» ENUNCIADO
Transcriba literalmente el fragmento del texto sobre la comparecencia de Eric Adams, que figura más abajo, desde "Fueron llamados a" hasta "de las ciudades.", ambos incluidos.

» TEXTO DE LECTURA
☆ ☆ ☆ ☆ ☆ ☆ ☆
El alcalde Eric Adams está testificando actualmente ante el Comité de Supervisión de la Cámara de Representantes en Washington, D.C. y se espera que hable sobre el estatus de santuario de la ciudad y las políticas de inmigración.
A Adams se unieron otros alcaldes demócratas de Boston, Chicago y Denver.
Fueron llamados a comparecer a una audiencia después de que el representante James Comer anunció que iniciaría una investigación sobre las políticas de santuario de las ciudades.
En sus comentarios de apertura, Adams dijo que estaba allí para testificar sobre «cómo la ciudad puede reducir el crimen incluso siendo una ciudad santuario».
«Para ser claros, una clasificación de ciudad santuario no significa que nuestra ciudad será siempre un refugio seguro para criminales violentos. Tampoco le da a la ciudad de Nueva York la autoridad para violar las leyes federales de inmigración», dijo.
☆ ☆ ☆ ☆ ☆ ☆ ☆
(Datos del análisis de gráficos)
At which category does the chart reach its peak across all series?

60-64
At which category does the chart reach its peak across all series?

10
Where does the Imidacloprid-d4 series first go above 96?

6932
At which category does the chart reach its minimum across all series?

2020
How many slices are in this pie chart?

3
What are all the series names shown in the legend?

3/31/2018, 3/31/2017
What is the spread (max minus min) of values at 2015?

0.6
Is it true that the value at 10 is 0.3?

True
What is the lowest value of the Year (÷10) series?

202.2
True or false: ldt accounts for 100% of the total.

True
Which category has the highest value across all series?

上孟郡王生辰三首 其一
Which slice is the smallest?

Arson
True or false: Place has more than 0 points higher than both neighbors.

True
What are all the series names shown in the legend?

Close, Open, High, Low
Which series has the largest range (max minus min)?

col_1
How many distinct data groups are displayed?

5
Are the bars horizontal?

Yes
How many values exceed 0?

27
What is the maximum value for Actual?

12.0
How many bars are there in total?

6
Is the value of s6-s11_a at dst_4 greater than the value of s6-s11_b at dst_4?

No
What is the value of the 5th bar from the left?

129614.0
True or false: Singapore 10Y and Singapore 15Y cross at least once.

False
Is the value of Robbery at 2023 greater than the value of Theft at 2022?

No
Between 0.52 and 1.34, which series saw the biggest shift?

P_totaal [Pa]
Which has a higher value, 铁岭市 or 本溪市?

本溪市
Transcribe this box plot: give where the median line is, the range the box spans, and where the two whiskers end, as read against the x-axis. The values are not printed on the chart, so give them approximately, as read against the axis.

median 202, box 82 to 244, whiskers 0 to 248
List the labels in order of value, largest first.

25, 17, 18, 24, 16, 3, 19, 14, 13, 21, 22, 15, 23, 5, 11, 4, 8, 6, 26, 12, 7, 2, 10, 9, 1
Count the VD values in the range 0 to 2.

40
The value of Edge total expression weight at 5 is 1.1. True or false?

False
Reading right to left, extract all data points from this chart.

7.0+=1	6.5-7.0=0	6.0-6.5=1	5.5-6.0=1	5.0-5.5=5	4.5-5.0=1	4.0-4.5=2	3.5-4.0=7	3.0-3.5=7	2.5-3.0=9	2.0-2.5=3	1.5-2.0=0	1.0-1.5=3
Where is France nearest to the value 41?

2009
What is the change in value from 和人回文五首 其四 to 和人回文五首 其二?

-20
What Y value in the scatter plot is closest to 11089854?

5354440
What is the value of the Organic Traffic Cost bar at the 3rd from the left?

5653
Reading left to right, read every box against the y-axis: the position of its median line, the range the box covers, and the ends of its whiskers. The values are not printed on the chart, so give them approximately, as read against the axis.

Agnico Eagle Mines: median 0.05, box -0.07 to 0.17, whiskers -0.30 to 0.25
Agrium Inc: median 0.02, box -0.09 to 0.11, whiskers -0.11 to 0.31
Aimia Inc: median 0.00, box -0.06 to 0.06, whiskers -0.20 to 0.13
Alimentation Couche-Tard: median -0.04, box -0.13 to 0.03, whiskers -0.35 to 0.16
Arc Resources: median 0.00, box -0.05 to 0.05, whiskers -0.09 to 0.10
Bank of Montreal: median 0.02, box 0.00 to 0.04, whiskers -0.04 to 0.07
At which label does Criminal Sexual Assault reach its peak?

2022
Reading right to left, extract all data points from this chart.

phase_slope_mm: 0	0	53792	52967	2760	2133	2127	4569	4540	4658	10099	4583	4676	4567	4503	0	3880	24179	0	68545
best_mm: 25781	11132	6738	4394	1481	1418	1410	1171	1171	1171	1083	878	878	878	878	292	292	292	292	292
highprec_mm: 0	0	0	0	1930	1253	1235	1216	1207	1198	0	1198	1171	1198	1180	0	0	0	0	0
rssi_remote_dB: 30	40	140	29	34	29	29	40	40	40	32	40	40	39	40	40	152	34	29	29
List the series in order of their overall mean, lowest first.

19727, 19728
☆ ☆ ☆ ☆ ☆ ☆ ☆
» RESULTADO
Fueron llamados a comparecer a una audiencia después de que el representante James Comer anunció que iniciaría una investigación sobre las políticas de santuario de las ciudades.